Kegiatan tersebut mengusung tema “Mewujudkan Generasi Kepulauan Meranti Unggul, Agamis, Sejahtera Menuju Generasi Emas 2045” dan dihadiri kepala organisasi perangkat daerah (OPD), stakeholder lintas sektor, serta unsur terkait dalam percepatan penanganan stunting di daerah.
Kepala Bappedalitbang Kabupaten Kepulauan Meranti, Abu Hanifah, dalam laporannya menyampaikan bahwa pelaksanaan rembuk stunting merupakan bagian dari aksi konvergensi percepatan pencegahan dan penurunan stunting tahun 2026 sekaligus penyusunan rencana kerja tahun 2027.
Ia menjelaskan, percepatan penurunan stunting di Kabupaten Kepulauan Meranti mengacu pada Peraturan Presiden Nomor 72 Tahun 2021 tentang percepatan penurunan stunting yang mengatur strategi nasional, koordinasi, pemantauan, evaluasi, hingga pendanaan program penanganan stunting.
“Semoga kegiatan ini diberkahi Allah SWT dan diberikan kemudahan dalam mencapai tujuan bersama untuk mencegah serta menurunkan angka stunting di Kabupaten Kepulauan Meranti,” ujar Abu Hanifah.
Sementara itu, Wakil Bupati Muzamil Baharudin menegaskan pembangunan manusia menjadi faktor utama dalam kemajuan daerah, selain pembangunan infrastruktur.
“Yang lebih penting adalah pembangunan manusia.

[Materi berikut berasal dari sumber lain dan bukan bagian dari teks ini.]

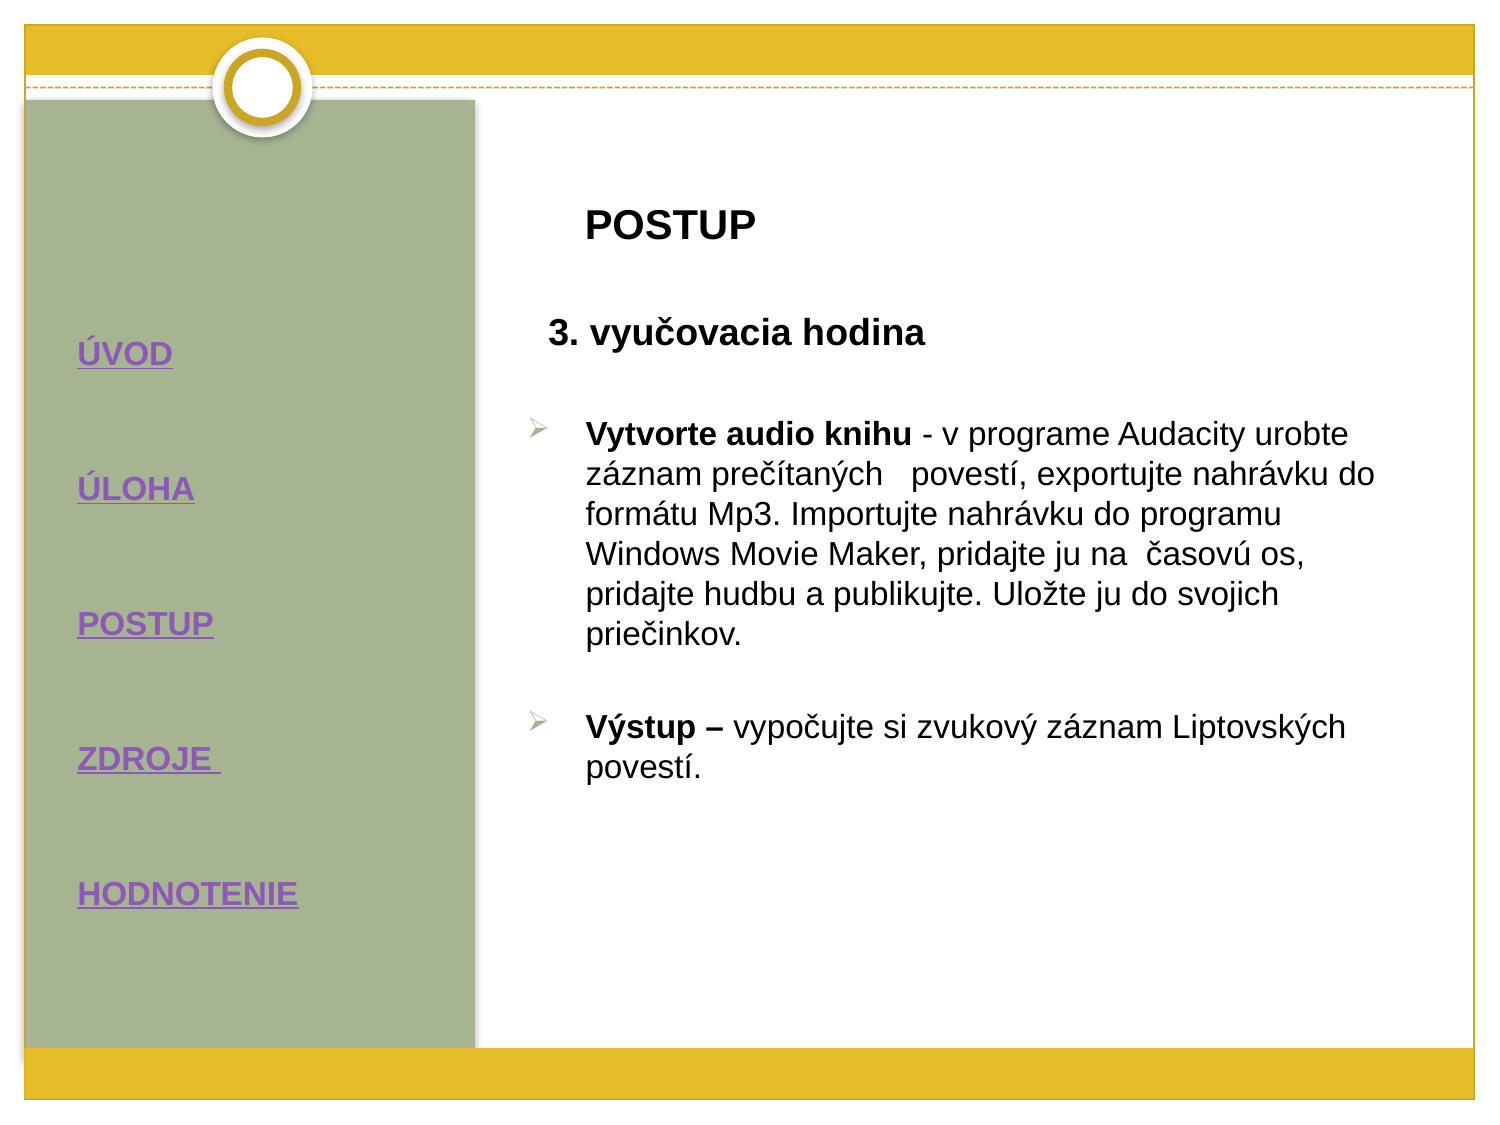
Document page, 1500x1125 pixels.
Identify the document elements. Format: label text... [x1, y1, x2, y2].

list POSTUP 3. vyučovacia hodina Vytvorte audio knihu - v programe Audacity urobte záznam prečítaných povestí, exportujte nahrávku do formátu Mp3. Importujte nahrávku do programu Windows Movie Maker, pridajte ju na časovú os, pridajte hudbu a publikujte. Uložte ju do svojich priečinkov. Výstup – vypočujte si zvukový záznam Liptovských povestí. [512, 112, 1438, 1000]
list ÚVOD ÚLOHA POSTUP ZDROJE HODNOTENIE [62, 324, 450, 1005]
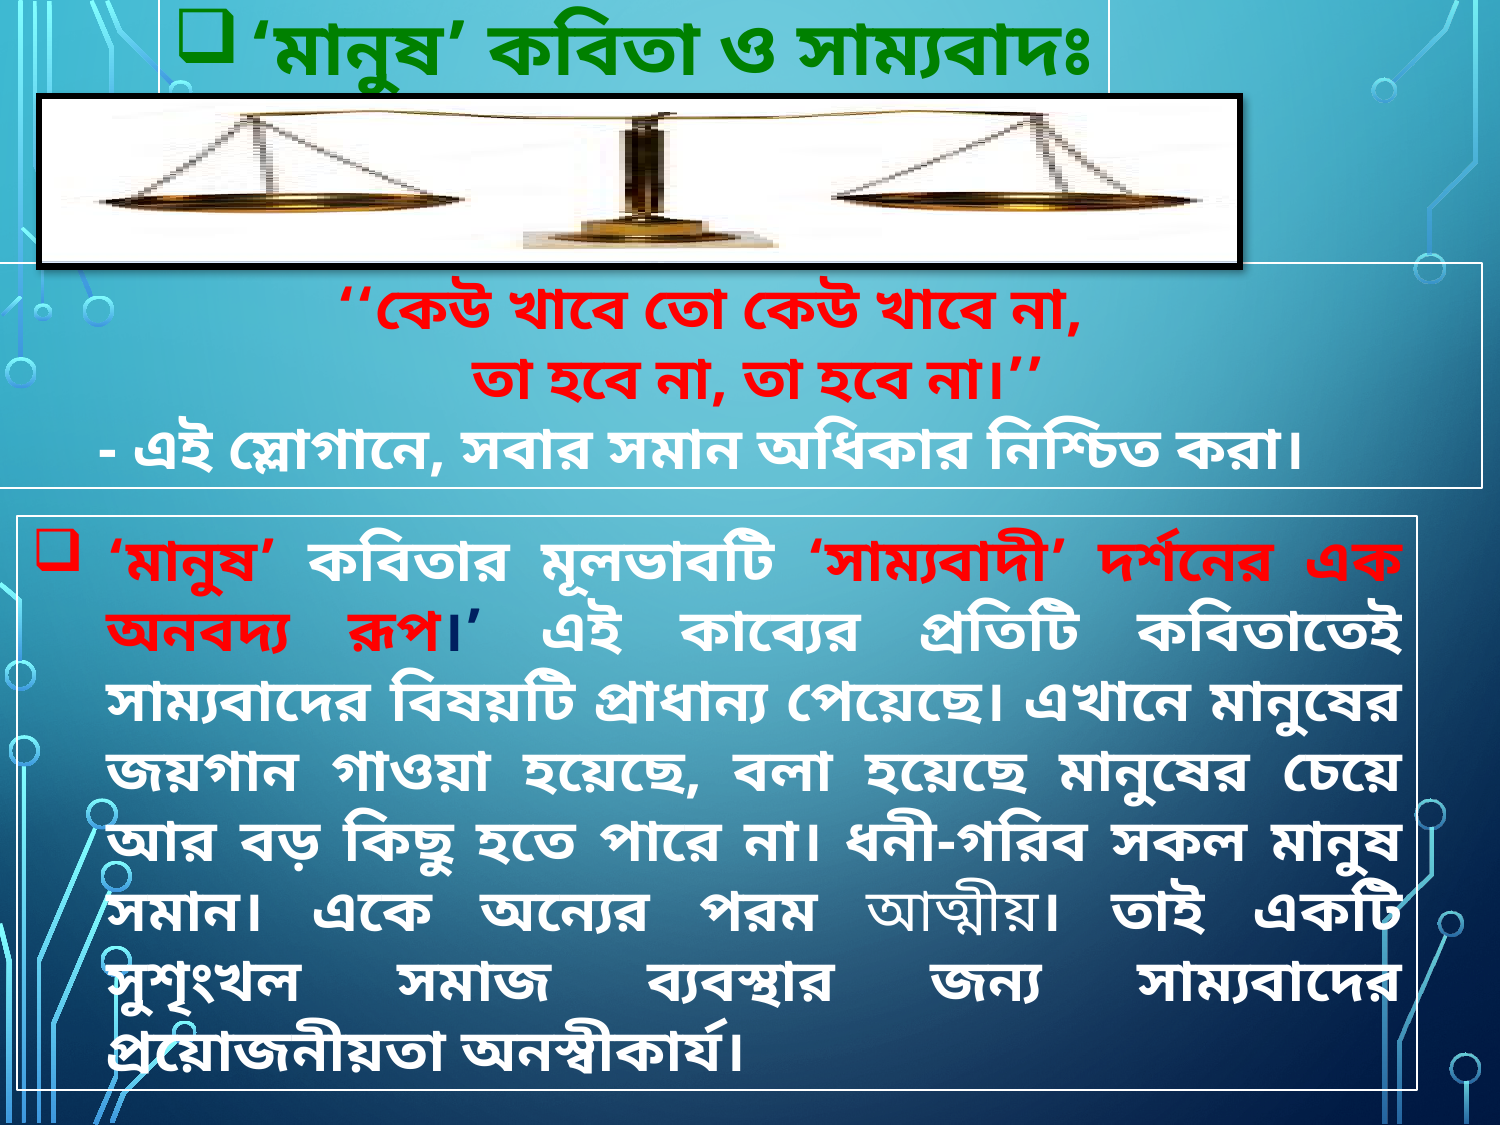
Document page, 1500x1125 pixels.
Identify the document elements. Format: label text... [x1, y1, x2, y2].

text_box ‘মানুষ’ কবিতা ও সাম্যবাদঃ [159, 0, 1109, 92]
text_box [0, 99, 1482, 491]
text_box ‘মানুষ’ কবিতার মূলভাবটি ‘সাম্যবাদী’ দর্শনের এক অনবদ্য রূপ।’ এই কাব্যের প্রতিটি কবিতাতেই সাম্যবাদের বিষয়টি প্রাধান্য পেয়েছে। এখানে মানুষের জয়গান গাওয়া হয়েছে, বলা হয়েছে মানুষের চেয়ে আর বড় কিছু হতে পারে না। ধনী-গরিব সকল মানুষ সমান। একে অন্যের পরম আত্মীয়। তাই একটি সুশৃংখল সমাজ ব্যবস্থার জন্য সাম্যবাদের প্রয়োজনীয়তা অনস্বীকার্য। [17, 515, 1418, 1091]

Jalan dan jembatan yang baik tidak akan berarti apabila tidak diiringi pembangunan manusia yang baik,” kata Muzamil.
Menurutnya, stunting bukan hanya persoalan tinggi badan anak, melainkan ancaman serius terhadap kualitas sumber daya manusia dan daya saing generasi muda di masa depan.
“Generasi muda hari ini adalah gambaran Meranti di masa depan. Kalau mereka kekurangan gizi, maka pemimpin kita ke depan juga akan lemah. Jika pendidikan mereka tidak baik, maka kualitas kepemimpinan masa depan juga akan terdampak,” ujarnya.

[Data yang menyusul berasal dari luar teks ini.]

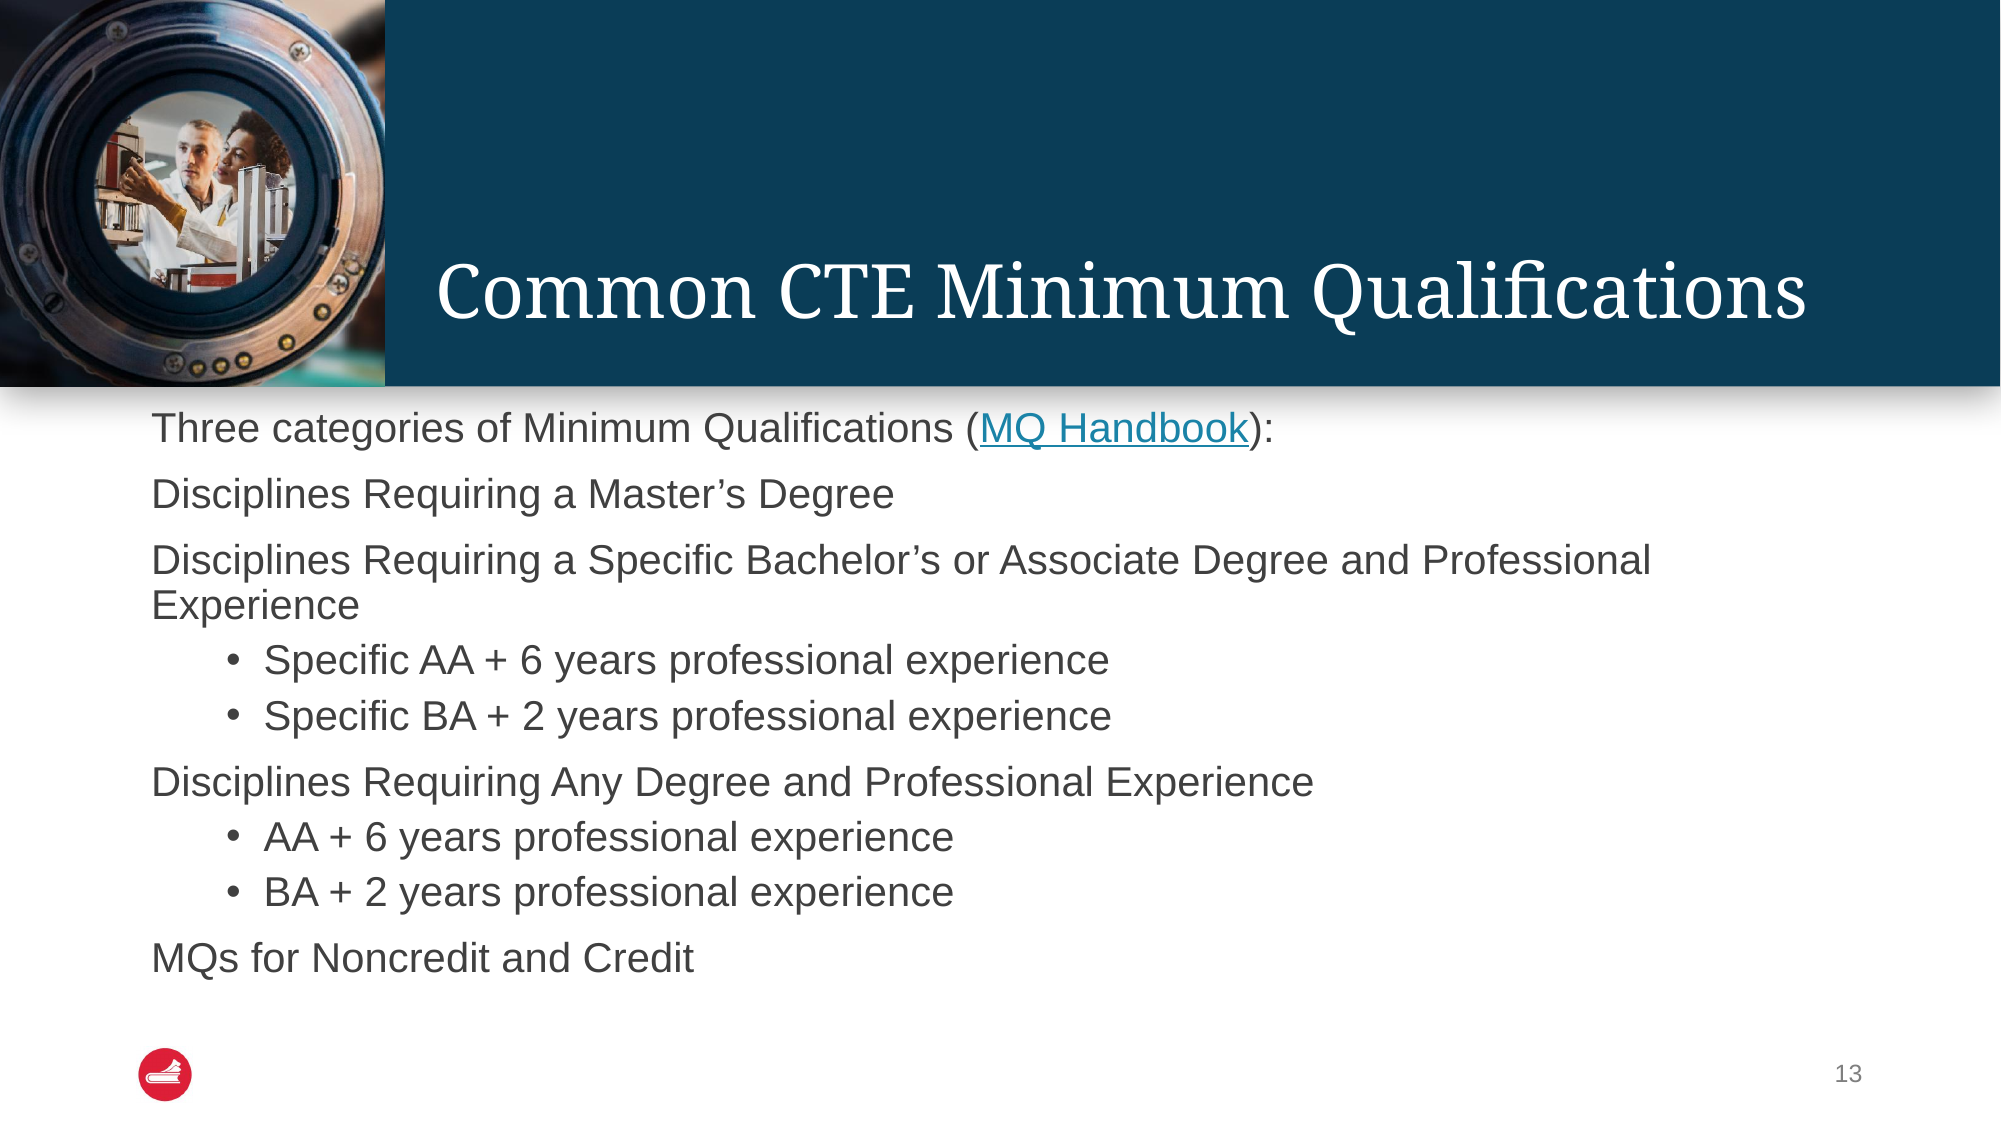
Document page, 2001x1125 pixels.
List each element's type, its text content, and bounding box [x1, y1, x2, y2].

list Three categories of Minimum Qualifications (MQ Handbook): Disciplines Requiring a Master’s Degree Disciplines Requiring a Specific Bachelor’s or Associate Degree and Professional Experience Specific AA + 6 years professional experience Specific BA + 2 years professional experience Disciplines Requiring Any Degree and Professional Experience AA + 6 years professional experience BA + 2 years professional experience MQs for Noncredit and Credit [136, 399, 1863, 1023]
title Common CTE Minimum Qualifications [420, 66, 1863, 343]
slide_number ‹#› [1712, 1042, 1863, 1103]
picture [136, 1046, 193, 1103]
picture [0, 0, 385, 387]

Karena itu, pemerintah daerah terus memfokuskan berbagai program pembangunan manusia dalam rangka mempersiapkan Generasi Emas 2045.

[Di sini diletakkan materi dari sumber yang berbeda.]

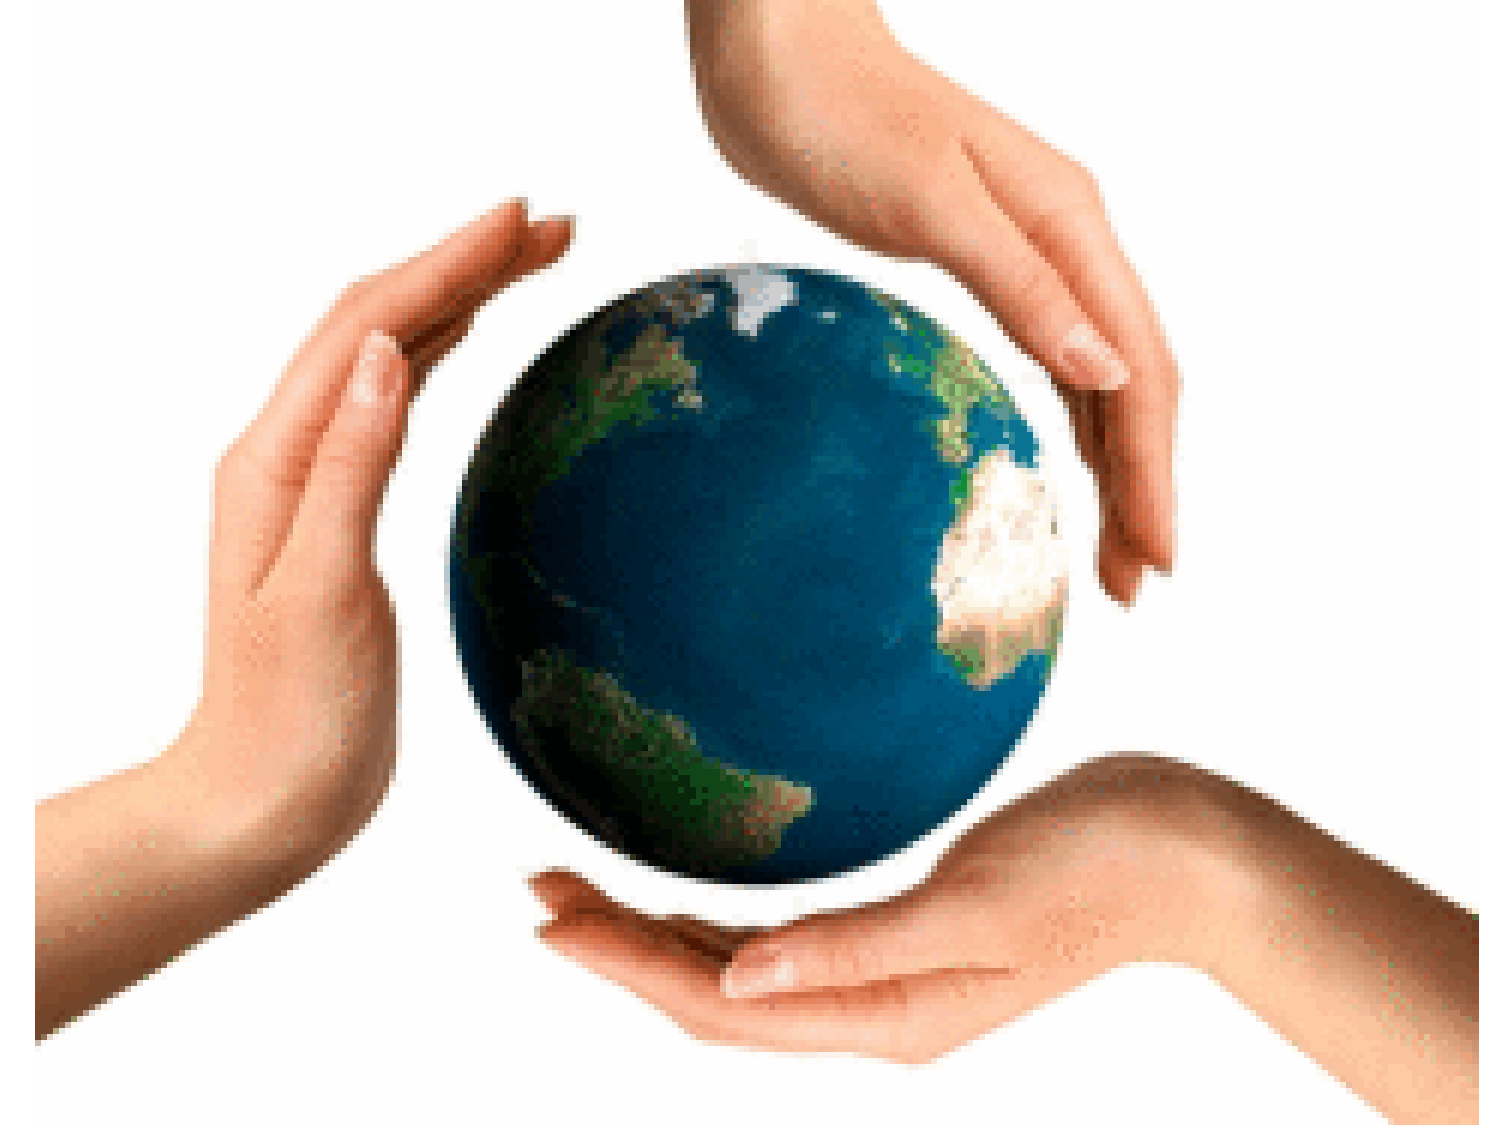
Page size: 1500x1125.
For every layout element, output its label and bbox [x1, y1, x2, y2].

list [34, 0, 1480, 1125]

Muzamil menilai pelaksanaan rembuk stunting menjadi momentum penting untuk memperkuat kolaborasi seluruh pihak, mulai dari pemerintah daerah, tenaga kesehatan, dunia pendidikan hingga elemen masyarakat.
“Penanganan stunting tidak bisa dilakukan sendiri. Harus melibatkan seluruh stakeholder dan seluruh elemen masyarakat,” tegasnya.
Melalui kegiatan tersebut, Pemerintah Kabupaten Kepulauan Meranti berharap upaya percepatan penurunan stunting dapat berjalan lebih efektif dan terintegrasi guna menciptakan generasi yang sehat, unggul, dan berdaya saing di masa mendatang.